Page MenuHomePhabricator

monitor that application servers are responding
Closed, ResolvedPublic

Description

We had one of the application server that was not responding anymore despite the Apache process being up (bug 52776). We would need to monitor that the application server are actually serving something.


Version: unspecified
Severity: enhancement

Event Timeline

bzimport raised the priority of this task from to High.Nov 22 2014, 1:47 AM
bzimport set Reference to bz52867.
bzimport added a subscriber: Unknown Object (MLST).

That needs monitoring Apache daemon is running AND that it is serving content.

incinga has "Apache HTTP" monitoring in WMF production, but only apparently for hosts in PMTPA, not in EQIAD (another issue)

(In reply to comment #2)

incinga has "Apache HTTP" monitoring in WMF production, but only apparently
for
hosts in PMTPA, not in EQIAD (another issue)

Ignore the EQIAD part - Apache isn't monitored on job runners

And this bug is about the beta cluster :)

(In reply to comment #4)

And this bug is about the beta cluster :)

I was more meaning there should be incinga config you can steal/hack/copy and paste or whatever ;)

Resetting severity. If it was really critical it would have been fixed long ago.

Yuvi Panda is working on integrating Shinken for labs, a drop in replacement for Nagios/Icinga.

Hmm, so the 'ideal' way is for shinken to hit port 80 on those instances and check if they are serving content properly. This is complicated by firewall rules. We could theoretically just open up the web security group's port 80 to the shinken hosts, and that is probably the right thing to do here.

I'll work on this.

Change 181775 had a related patch set uploaded (by Yuvipanda):
beta: Add monitoring for mediawiki app servers

https://gerrit.wikimedia.org/r/181775

Patch-For-Review

Change 181775 merged by Yuvipanda:
beta: Add monitoring for mediawiki app servers

https://gerrit.wikimedia.org/r/181775

yuvipanda mentioned this in Unknown Object (Diffusion Commit).Dec 25 2014, 1:55 AM

http://shinken.wmflabs.org/host/deployment-mediawiki03 :D

So this adds monitoring for bits (requests a static image), and the enwiki main page (checks if the string 'Wikipedia' exists). This hits the individual mediawiki machines - specifically machines with the role role::beta::appserver applied, and reports errors if any.

As soon as it got merged, it told me that mediawiki03 was failing regular mainpage (but not bits!).

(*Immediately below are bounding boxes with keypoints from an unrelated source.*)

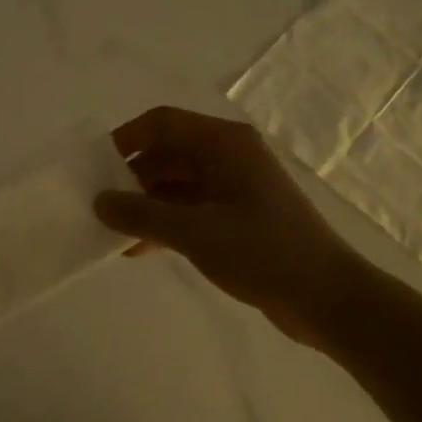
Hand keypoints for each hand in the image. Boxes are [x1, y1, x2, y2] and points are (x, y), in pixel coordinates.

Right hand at [95, 107, 371, 351]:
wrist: (327, 298)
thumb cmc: (263, 252)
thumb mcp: (195, 232)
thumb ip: (141, 214)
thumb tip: (98, 201)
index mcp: (224, 144)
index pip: (162, 123)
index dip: (125, 140)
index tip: (94, 169)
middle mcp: (229, 157)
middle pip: (166, 154)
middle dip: (130, 178)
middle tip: (96, 206)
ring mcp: (235, 189)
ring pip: (175, 185)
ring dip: (144, 205)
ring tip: (110, 231)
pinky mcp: (237, 219)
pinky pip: (189, 210)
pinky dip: (164, 224)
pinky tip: (138, 249)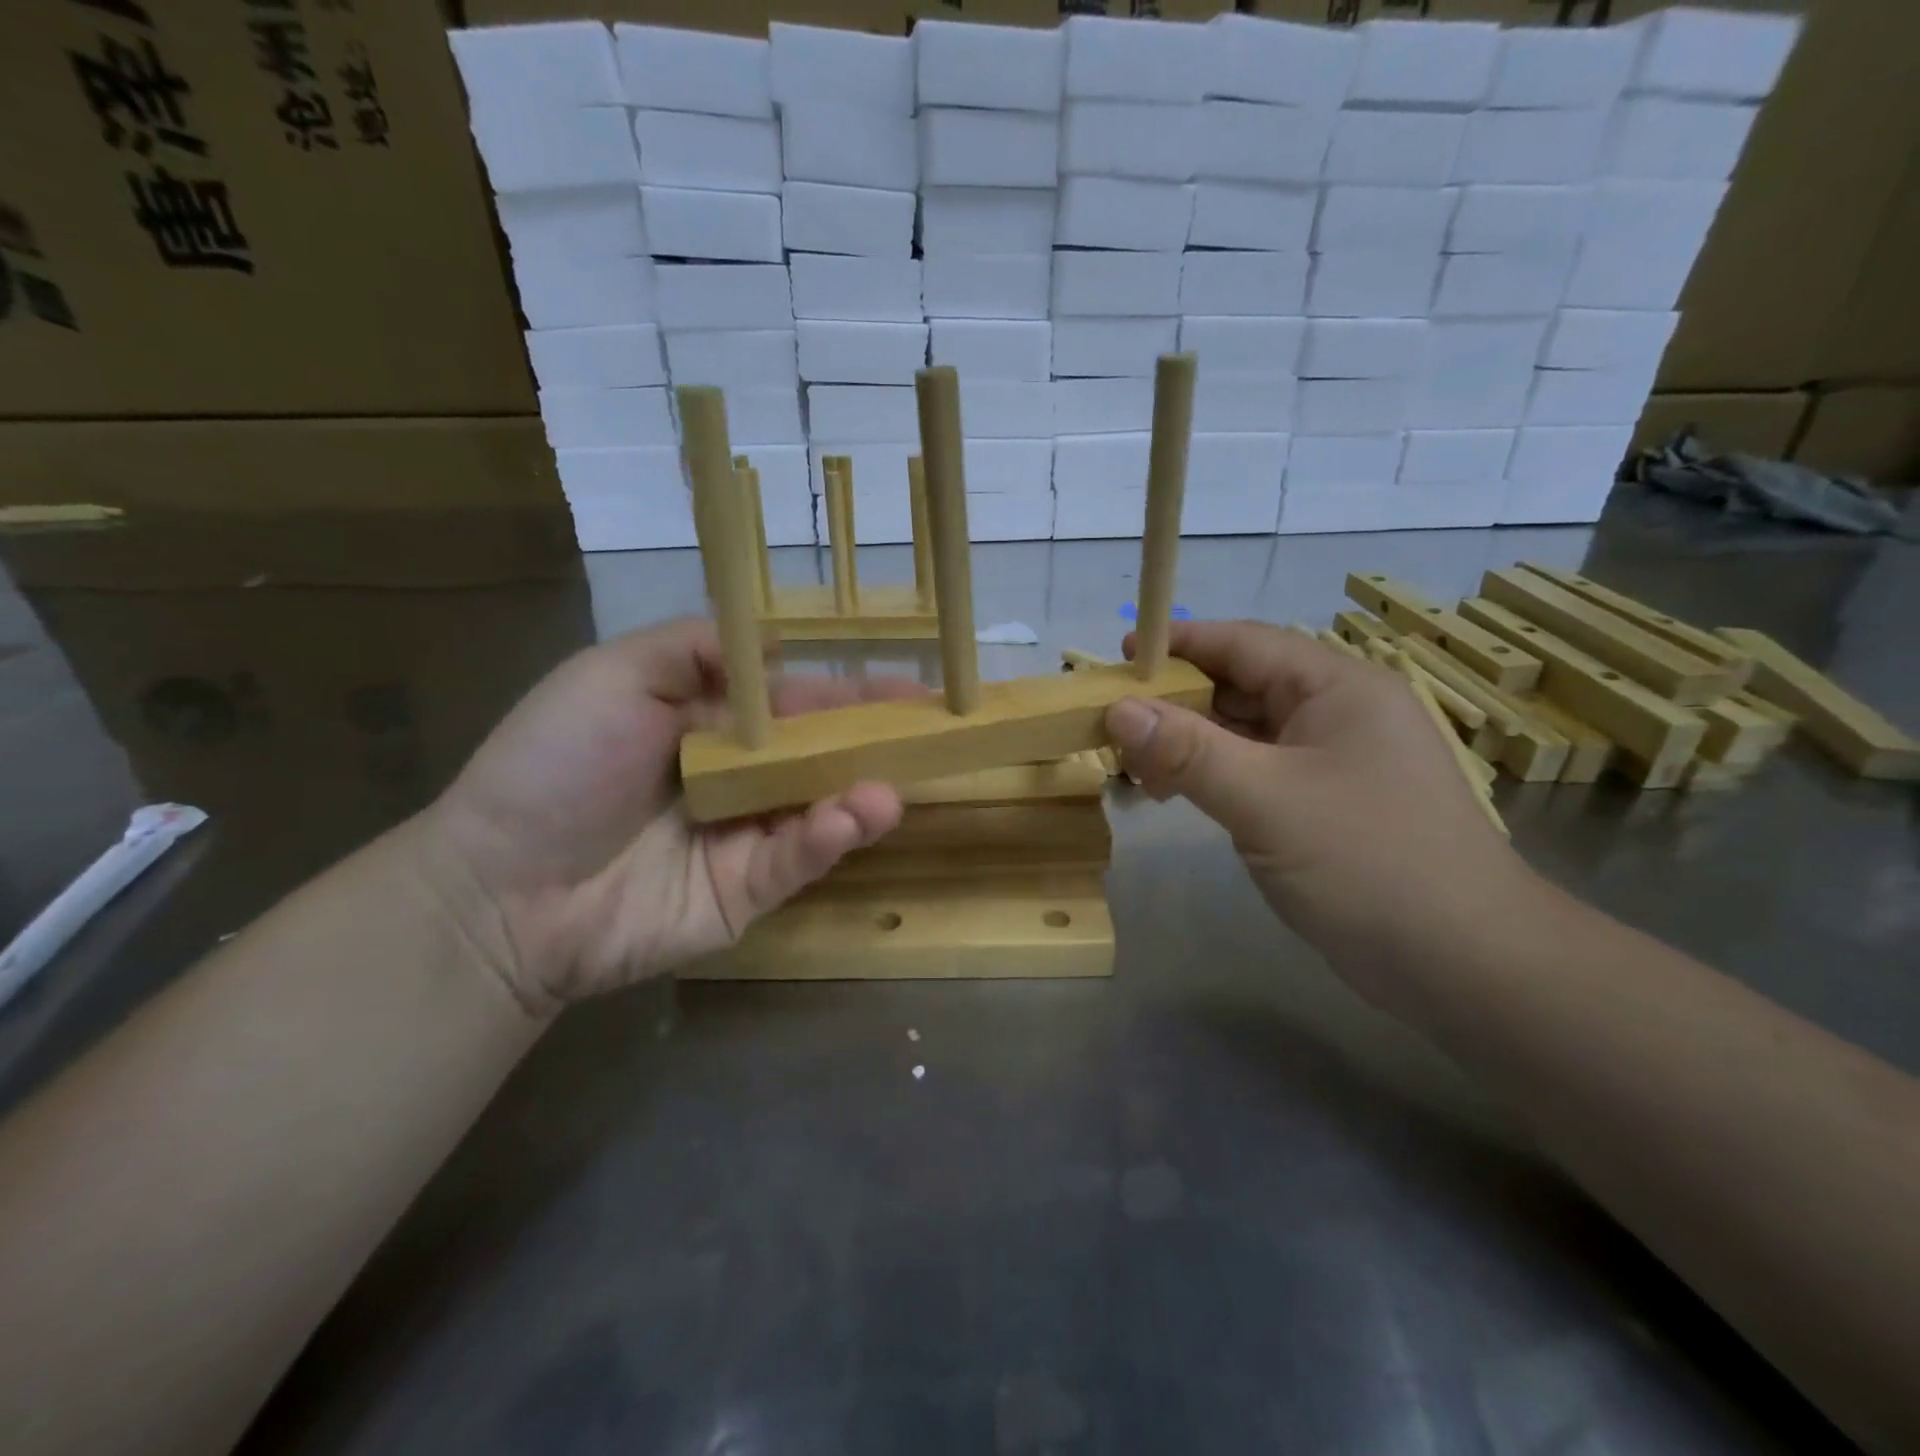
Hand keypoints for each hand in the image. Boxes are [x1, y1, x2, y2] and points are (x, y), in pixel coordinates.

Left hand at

Restarting hhvm seems to have fixed that.

Resolving since the app servers have monitoring now.

Change 181787 had a related patch set uploaded (by Yuvipanda):
beta: Add HHVM queue size monitoring

https://gerrit.wikimedia.org/r/181787

Patch-For-Review

Change 181787 merged by Yuvipanda:
beta: Add HHVM queue size monitoring

https://gerrit.wikimedia.org/r/181787

yuvipanda mentioned this in Unknown Object (Diffusion Commit).Dec 25 2014, 7:10 PM

That is excellent @yuvipanda . Thank you very much !

Change 183454 had a related patch set uploaded (by Hashar):
beta: monitor mobile main page

https://gerrit.wikimedia.org/r/183454

Patch-For-Review

Change 183454 merged by Yuvipanda:
beta: monitor mobile main page

https://gerrit.wikimedia.org/r/183454